The driver, most likely in shock, hurtled down the road, stopping over an hour later, in my town.  Confused and dazed, I grabbed my pack and headed for home.  I learned later that drivers are instructed to leave the scene of an accident to avoid being beaten by witnesses.  Law and justice is usually handled by friends and family, on their terms.  Yet, the driver is supposed to stop at the next nearest place to secure help and report the accident.  But out here, there is no “next nearest place”. 

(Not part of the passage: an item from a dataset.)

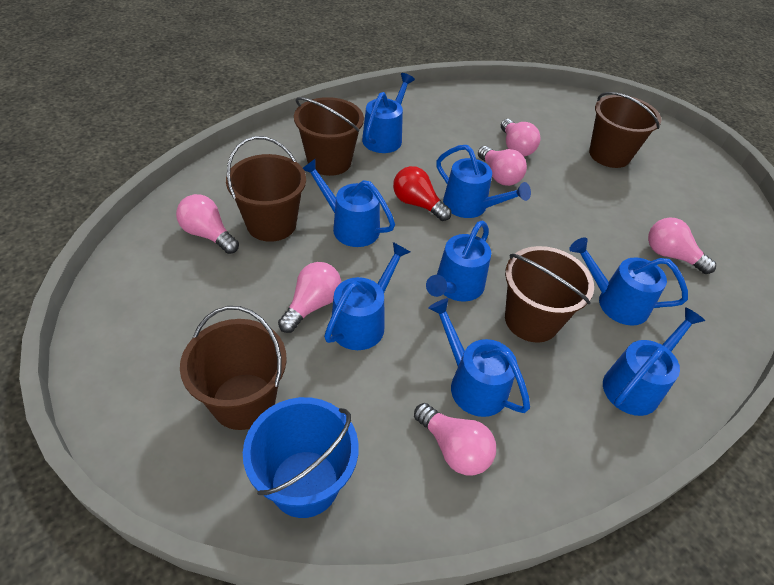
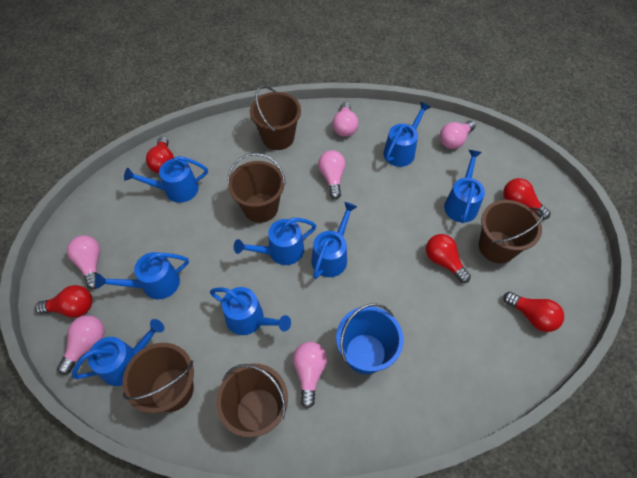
red light bulb: 1 -> 5

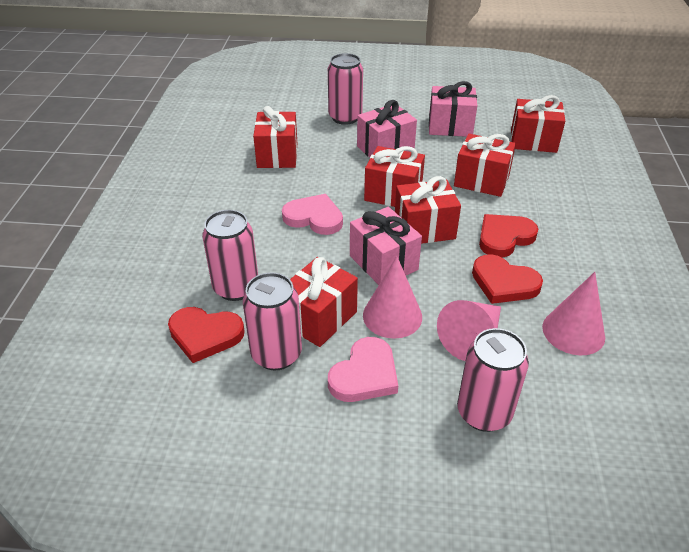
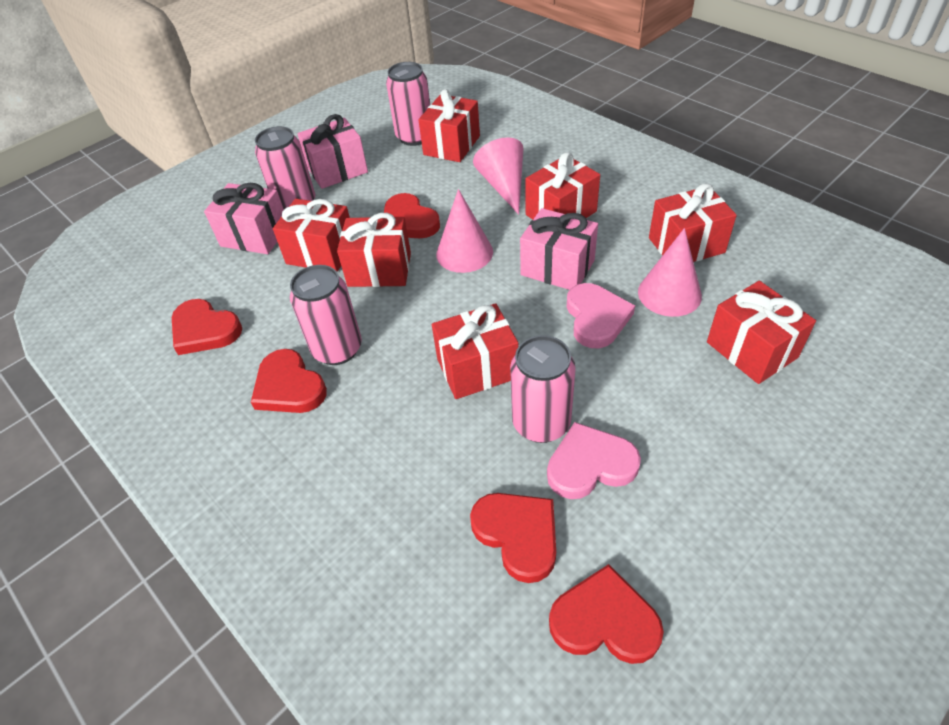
red gift: 6 -> 7
red heart: 3 -> 5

As I was trying to ascertain the condition of this man, I had considered the next possible steps.  There were none.  There was no room in the vehicle and it was unlikely that any passengers would exit in this very rural location.  Local suspicions and taboos, and issues with blood and body fluids was a real concern.  Where would the nearest clinic or hospital be, and what level of care could they provide, if there were any available at all.  And surely no clinic or hospital would be staffed on a Sunday.

Life is tragic and hard and real here.  When I told my Mozambican friends and colleagues about the accident, there was only an almost imperceptible pause and then the conversation moved on.  The teenage girls in my compound laughed.  My boss was surprised that I would opt not to travel for the next few weeks, as I wanted to avoid public transportation.

My mind is replaying this event and trying to understand the many levels.  There is so much that I will never comprehend, being an interloper here.  But I have to wonder if what I interpret as non-compassion is actually an acceptance of death as a reality of life.  There is no sanitization of death here, as there is in the western world.  Our culture masks sickness and accidents and death.  We can easily distance ourselves from the veracity while here it is unavoidable and visceral. 


For the first few days after the accident, I thought of people and places that I haven’t considered in almost forty years.  I wanted to be as far away from here as possible in time and place.  And, then, I found myself purchasing lettuce and tomato seeds, and of all things, hula hoops.  In my mind, I’ve planned out my garden.  I’ll take the next few months to prepare the soil and start to compost.  And, in the meantime I’ll hula-hoop with the local kids to pass the time and realize sometimes there are no answers.